A UK minister has ignored the pleas of farmers to take action against the forthcoming Ukraine food crisis in favour of maintaining her leftist government’s green agenda.
As the Ukraine crisis causes Europe’s food security situation to significantly worsen, British farmers have asked authorities to allow land earmarked for “rewilding” to be used for crops in the hopes of curbing ever-rising food prices.
However, Scotland’s leftist Biodiversity minister, Lorna Slater, has outright rejected the farmers’ pleas, instead prioritising pushing her government’s green agenda.
According to a report by The Times, food producers in the country have warned that Russia’s ongoing invasion of Ukraine could have a disastrous effect on farming, as well as on the general supply of food, a claim that is in line with those made by experts within the European Union.
As a result, farmers have asked government officials to allow crops to be planted on land earmarked for “rewilding” purposes in the hopes of buttressing supply and keeping food prices under control. According to The Times’ report, a fertiliser shortage could see the yield of UK crops fall by half or more, with what is produced of a lower quality.
“We want to do as much as we can for nature and the environment, and we have done that for a long time and yes we will do more,” said the president of the National Union of Farmers Scotland, Martin Kennedy.
“But right now the world has changed and we need to focus on what is really important… food and water is something we take for granted far too much,” he warned.
However, despite the serious supply problems the Ukraine crisis poses for Britain’s supply of food, Minister Slater has outright dismissed the request in favour of her administration’s green agenda.
“We are still in a nature emergency that hasn’t gone away… so it’s a no,” Slater is reported as saying in response to the pleas of farmers.
She then declared that the solution to the crisis was to curb food waste, a rallying cry that has also been recenmmtly heard from a “fanatical doomsday sect” of eco-warriors in Germany to justify blocking roads and to allegedly put people’s lives in danger.

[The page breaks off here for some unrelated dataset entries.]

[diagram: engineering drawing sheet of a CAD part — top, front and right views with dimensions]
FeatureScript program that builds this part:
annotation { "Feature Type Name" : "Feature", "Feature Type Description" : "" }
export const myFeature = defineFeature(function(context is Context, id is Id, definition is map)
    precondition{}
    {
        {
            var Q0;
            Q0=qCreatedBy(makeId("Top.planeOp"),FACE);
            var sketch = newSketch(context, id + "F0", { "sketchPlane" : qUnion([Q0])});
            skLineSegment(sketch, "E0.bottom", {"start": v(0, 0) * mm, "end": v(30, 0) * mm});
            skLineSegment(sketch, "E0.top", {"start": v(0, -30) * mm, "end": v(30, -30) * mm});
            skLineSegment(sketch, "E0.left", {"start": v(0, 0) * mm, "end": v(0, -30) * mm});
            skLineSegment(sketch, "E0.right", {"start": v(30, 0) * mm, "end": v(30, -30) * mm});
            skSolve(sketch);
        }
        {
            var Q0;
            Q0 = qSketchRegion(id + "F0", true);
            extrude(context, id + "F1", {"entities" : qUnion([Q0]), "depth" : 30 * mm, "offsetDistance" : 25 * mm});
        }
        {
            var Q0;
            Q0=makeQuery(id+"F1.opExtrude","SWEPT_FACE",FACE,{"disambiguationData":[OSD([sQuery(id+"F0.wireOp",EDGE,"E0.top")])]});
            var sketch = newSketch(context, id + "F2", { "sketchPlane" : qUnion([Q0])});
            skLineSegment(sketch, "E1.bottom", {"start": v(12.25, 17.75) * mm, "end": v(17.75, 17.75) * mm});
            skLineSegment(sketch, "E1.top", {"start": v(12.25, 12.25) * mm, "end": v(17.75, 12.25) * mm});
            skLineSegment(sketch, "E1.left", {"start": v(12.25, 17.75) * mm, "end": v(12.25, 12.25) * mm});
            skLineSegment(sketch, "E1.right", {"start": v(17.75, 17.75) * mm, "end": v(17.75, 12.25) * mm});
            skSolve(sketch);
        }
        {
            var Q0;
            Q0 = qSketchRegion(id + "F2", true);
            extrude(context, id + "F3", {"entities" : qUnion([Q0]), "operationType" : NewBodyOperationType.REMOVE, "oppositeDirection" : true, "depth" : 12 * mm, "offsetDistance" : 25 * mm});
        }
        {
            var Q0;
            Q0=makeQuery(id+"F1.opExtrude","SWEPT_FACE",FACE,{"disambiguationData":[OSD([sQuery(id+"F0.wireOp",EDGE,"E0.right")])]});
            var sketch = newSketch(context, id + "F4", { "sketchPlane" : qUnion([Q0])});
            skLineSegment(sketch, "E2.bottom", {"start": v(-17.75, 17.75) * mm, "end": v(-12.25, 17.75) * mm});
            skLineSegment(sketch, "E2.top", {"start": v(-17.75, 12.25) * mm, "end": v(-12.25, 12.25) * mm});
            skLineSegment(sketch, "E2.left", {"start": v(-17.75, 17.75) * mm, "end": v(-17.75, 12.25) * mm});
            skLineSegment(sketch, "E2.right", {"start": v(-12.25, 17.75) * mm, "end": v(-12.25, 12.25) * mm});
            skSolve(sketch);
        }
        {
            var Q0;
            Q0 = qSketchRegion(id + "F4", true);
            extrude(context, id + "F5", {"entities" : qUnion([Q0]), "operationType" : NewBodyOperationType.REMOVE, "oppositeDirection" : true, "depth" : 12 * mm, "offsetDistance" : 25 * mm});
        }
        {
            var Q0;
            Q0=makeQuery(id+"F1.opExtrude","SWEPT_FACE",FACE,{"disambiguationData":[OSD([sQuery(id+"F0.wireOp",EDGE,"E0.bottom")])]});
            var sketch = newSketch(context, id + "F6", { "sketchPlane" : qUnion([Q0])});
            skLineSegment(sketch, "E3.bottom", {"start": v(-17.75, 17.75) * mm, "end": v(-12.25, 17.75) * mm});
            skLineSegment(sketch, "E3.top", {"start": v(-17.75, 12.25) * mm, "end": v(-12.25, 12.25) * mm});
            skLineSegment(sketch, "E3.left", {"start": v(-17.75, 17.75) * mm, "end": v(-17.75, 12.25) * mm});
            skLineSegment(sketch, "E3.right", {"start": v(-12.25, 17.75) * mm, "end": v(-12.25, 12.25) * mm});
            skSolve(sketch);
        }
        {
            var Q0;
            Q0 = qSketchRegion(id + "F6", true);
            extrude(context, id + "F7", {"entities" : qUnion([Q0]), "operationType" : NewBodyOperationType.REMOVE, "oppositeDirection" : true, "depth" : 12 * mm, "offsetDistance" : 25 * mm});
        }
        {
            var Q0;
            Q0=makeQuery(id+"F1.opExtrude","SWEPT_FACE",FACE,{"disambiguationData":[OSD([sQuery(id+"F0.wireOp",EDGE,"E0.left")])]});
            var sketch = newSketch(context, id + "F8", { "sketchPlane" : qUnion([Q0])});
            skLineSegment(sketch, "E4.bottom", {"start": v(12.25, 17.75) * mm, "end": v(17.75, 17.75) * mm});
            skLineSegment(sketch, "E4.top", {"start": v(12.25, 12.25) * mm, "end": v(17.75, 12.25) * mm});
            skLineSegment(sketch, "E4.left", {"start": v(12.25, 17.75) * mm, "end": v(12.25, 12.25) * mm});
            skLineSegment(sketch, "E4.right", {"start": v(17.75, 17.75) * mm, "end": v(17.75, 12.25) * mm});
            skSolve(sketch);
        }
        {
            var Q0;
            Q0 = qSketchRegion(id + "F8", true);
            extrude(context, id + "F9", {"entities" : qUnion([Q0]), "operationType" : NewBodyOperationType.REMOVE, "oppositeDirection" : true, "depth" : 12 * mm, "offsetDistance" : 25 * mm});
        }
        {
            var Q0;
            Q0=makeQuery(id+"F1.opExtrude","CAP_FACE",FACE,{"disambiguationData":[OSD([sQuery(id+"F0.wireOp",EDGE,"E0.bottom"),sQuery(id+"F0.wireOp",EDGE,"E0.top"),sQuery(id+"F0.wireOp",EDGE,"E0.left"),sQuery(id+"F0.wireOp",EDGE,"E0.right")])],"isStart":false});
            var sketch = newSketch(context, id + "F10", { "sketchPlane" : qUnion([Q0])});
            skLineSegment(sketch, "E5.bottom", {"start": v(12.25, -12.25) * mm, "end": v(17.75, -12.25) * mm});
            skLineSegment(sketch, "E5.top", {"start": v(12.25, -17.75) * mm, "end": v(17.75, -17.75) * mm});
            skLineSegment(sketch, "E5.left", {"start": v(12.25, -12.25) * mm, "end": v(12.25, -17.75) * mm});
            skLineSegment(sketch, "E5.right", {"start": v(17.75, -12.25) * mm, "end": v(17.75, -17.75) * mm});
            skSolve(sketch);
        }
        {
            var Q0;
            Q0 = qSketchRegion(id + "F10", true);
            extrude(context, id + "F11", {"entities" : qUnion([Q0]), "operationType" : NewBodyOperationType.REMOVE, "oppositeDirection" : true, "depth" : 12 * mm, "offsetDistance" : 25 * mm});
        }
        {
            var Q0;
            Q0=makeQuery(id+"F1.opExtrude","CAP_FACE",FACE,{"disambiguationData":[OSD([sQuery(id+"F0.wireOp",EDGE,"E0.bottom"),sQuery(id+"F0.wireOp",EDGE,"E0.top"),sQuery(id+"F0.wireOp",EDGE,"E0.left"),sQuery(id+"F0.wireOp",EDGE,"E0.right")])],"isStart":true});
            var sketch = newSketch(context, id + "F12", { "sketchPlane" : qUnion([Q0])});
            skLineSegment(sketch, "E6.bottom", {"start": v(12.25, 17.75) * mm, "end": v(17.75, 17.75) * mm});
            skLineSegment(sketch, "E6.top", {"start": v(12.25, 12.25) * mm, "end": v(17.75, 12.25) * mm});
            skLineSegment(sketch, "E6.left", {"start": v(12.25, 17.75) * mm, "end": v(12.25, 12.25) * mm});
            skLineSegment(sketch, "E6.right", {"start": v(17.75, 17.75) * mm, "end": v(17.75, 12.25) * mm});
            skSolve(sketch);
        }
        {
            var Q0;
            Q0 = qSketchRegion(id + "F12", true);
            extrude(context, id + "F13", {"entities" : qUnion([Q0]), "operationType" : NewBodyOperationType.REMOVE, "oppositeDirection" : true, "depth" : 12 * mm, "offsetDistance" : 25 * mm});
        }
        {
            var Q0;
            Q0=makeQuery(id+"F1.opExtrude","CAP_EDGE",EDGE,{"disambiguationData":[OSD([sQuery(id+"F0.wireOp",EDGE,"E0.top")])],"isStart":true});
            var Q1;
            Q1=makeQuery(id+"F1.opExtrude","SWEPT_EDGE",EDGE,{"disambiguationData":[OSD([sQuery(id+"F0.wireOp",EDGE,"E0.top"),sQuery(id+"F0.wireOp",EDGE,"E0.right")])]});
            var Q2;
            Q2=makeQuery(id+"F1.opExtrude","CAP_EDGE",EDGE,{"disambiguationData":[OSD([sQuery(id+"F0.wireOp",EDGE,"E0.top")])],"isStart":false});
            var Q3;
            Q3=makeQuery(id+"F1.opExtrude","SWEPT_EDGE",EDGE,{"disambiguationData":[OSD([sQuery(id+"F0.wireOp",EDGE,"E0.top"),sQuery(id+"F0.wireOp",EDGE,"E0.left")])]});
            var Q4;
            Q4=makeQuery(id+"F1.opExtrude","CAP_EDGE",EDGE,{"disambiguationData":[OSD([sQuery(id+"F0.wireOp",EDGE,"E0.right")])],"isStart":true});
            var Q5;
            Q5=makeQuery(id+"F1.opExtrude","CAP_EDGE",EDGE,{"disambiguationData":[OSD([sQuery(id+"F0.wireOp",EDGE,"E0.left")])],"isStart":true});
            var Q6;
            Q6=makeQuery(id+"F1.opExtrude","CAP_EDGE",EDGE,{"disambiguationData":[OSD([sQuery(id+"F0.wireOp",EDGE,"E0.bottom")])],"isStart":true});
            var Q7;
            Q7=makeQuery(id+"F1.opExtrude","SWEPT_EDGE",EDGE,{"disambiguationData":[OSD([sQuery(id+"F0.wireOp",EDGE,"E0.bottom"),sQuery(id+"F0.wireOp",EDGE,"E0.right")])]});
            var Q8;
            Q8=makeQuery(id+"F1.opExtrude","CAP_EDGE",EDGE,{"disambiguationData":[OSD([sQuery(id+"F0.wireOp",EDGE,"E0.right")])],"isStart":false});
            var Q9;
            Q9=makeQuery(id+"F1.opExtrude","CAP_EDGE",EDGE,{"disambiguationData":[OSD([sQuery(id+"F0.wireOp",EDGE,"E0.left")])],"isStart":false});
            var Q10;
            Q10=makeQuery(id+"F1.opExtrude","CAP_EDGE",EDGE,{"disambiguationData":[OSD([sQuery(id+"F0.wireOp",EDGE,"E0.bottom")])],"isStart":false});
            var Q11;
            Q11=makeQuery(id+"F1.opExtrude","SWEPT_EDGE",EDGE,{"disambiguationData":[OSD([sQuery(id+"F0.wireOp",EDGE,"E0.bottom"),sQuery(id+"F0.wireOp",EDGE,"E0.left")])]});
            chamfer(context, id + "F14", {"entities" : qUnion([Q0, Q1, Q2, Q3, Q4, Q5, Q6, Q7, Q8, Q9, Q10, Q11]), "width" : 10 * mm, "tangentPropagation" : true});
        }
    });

As the war in Ukraine rages on, the price of wheat has hit record highs, with Chicago wheat futures rising over 70 per cent to $13 a bushel last week.
While the unit price of a bushel of wheat rising is remote and hard to conceptualise for most, its impacts are keenly felt in the homes of many, with the price of basic UK food items, such as bread, pasta, and potatoes, could rise in price by up to 50 per cent.
The publication also says that the crisis could end up killing around a third of Fish and Chip shops in Britain, a local fast food staple in the country. A third of the whitefish consumed in the UK comes from Russia.
However, despite all of these dangers, Scotland’s government appears hell-bent on pushing its green agenda, regardless of the outcome.
If this was not bad enough, however, things may yet get even worse for Scottish farmers, with the country’s Europhile first minister, Nicola Sturgeon, reportedly being urged to reintroduce wolves into Scotland.
The animal — which has been extinct in Britain for centuries — has been causing serious trouble for farmers in mainland Europe, with a cull being planned in Germany after attacks on livestock became epidemic.
“The population must be significantly reduced in some regions and kept at a tolerable level through active population management,” said Hermann Grupe, a politician and farmer in Lower Saxony.
“The wolf continues to spread unhindered and snatches sheep, cattle, ponies, horses and calves from the pastures directly on the farm,” he is also reported as saying.